The reference for this is the C++ wordcount presented in the Hadoop Wiki [1].

Submitting C++ compiled code is supported by Hadoop through a pipes API, the syntax of which is documented here.


The Files

You need 3 files to run the wordCount example:

  • a C++ file containing the map and reduce functions,
  • a data file containing some text, such as Ulysses, and
  • a Makefile to compile the C++ file.

wordcount.cpp

  • The wordcount program is shown below
  • It contains two classes, one for the map, one for the reduce
  • It makes use of several Hadoop classes, one of which contains useful methods for converting from tuples to other types: StringUtils.


#include <algorithm>
#include <limits>
#include <string>
  
#include  "stdint.h"  // <--- to prevent uint64_t errors! 
 
#include "hadoop/Pipes.hh"
#include "hadoop/TemplateFactory.hh"
#include "hadoop/StringUtils.hh"
 
using namespace std;

class WordCountMapper : public HadoopPipes::Mapper {
public:
  // constructor: does nothing
  WordCountMapper( HadoopPipes::TaskContext& context ) {
  }

  // map function: receives a line, outputs (word,"1")
  // to reducer.
  void map( HadoopPipes::MapContext& context ) {
    //--- get line of text ---
    string line = context.getInputValue();

    //--- split it into words ---
    vector< string > words =
      HadoopUtils::splitString( line, " " );

    //--- emit each word tuple (word, "1" ) ---
    for ( unsigned int i=0; i < words.size(); i++ ) {
      context.emit( words[i], HadoopUtils::toString( 1 ) );
    }
  }
};
 
class WordCountReducer : public HadoopPipes::Reducer {
public:
  // constructor: does nothing
  WordCountReducer(HadoopPipes::TaskContext& context) {
  }

  // reduce function
  void reduce( HadoopPipes::ReduceContext& context ) {
    int count = 0;

    //--- get all tuples with the same key, and count their numbers ---
    while ( context.nextValue() ) {
      count += HadoopUtils::toInt( context.getInputValue() );
    }

    //--- emit (word, count) ---
    context.emit(context.getInputKey(), HadoopUtils::toString( count ));
  }
};
 
int main(int argc, char *argv[]) {
  return HadoopPipes::runTask(HadoopPipes::TemplateFactory< 
			      WordCountMapper, 
                              WordCountReducer >() );
}


Makefile

Before you create the Makefile, you need to figure out whether your computer hosts a 32-bit processor or a 64-bit processor, and pick the right library. To find this out, run the following command:

  uname -a

To which the OS responds:

  Linux hadoop6 2.6.31-20-generic #58-Ubuntu SMP Fri Mar 12 05:23:09 UTC 2010 i686 GNU/Linux

The i686 indicates a 32-bit machine, for which you need to use the Linux-i386-32 library. Anything with 64 indicates the other type, for which you use the Linux-amd64-64 library.
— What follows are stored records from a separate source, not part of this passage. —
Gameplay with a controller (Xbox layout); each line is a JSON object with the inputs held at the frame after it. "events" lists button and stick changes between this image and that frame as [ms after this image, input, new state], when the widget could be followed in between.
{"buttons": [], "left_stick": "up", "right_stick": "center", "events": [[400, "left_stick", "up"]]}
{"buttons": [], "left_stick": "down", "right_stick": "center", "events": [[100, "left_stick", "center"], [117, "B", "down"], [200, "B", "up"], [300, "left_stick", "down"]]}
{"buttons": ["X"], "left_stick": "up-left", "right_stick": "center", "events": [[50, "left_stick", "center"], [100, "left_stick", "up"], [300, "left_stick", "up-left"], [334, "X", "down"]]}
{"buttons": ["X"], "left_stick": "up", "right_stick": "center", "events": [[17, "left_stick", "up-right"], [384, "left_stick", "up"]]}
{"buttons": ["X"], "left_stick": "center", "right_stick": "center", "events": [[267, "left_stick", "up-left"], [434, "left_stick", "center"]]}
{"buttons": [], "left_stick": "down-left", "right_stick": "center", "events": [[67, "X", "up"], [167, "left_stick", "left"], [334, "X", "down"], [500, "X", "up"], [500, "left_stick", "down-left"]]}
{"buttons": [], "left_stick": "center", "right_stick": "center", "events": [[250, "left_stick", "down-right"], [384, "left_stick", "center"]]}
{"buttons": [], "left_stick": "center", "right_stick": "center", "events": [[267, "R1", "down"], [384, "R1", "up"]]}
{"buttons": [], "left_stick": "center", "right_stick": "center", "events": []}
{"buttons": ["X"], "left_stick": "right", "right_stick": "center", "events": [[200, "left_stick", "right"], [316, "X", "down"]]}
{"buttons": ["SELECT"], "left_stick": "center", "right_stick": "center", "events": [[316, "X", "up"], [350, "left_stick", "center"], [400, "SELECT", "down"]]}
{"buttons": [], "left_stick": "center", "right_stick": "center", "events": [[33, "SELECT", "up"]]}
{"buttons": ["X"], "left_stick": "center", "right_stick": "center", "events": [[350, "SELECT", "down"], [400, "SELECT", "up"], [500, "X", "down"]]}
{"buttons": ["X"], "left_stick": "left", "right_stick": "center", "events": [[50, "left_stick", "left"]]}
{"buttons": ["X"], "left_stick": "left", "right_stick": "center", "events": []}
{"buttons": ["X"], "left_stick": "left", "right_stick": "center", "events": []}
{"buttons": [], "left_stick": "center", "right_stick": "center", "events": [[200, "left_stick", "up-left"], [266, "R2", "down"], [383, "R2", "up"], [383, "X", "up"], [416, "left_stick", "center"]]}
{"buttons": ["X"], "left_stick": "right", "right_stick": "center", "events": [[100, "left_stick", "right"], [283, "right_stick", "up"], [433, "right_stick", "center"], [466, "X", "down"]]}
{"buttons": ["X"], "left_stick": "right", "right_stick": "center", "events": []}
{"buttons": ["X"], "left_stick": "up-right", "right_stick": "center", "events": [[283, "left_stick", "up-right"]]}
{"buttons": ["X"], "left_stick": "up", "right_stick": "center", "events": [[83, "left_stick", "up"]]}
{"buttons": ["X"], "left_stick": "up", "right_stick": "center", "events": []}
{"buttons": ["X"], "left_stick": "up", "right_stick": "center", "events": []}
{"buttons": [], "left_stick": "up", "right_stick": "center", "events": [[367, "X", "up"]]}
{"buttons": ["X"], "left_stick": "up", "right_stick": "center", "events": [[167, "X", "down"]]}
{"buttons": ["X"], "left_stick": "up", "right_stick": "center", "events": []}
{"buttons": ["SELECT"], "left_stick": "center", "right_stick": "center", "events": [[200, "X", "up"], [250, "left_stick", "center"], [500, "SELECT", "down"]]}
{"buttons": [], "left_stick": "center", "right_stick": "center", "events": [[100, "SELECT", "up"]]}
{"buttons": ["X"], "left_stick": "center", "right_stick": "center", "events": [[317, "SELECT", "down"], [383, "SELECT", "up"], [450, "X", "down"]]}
Once you have this information create the Makefile (make sure to spell it with an uppercase M):

CC = g++
HADOOP_INSTALL = /home/hadoop/hadoop
PLATFORM = Linux-i386-32
CPPFLAGS = -m32 -I$(HADOOP_INSTALL)/c++/$(PLATFORM)/include

wordcount: wordcount.cpp
	$(CC) $(CPPFLAGS) $< -Wall -L$(HADOOP_INSTALL)/c++/$(PLATFORM)/lib -lhadooppipes \
	-lhadooputils -lpthread -g -O2 -o $@

Make sure you set the HADOOP_INSTALL directory to the directory that is right for your system. It may not be the same as shown above!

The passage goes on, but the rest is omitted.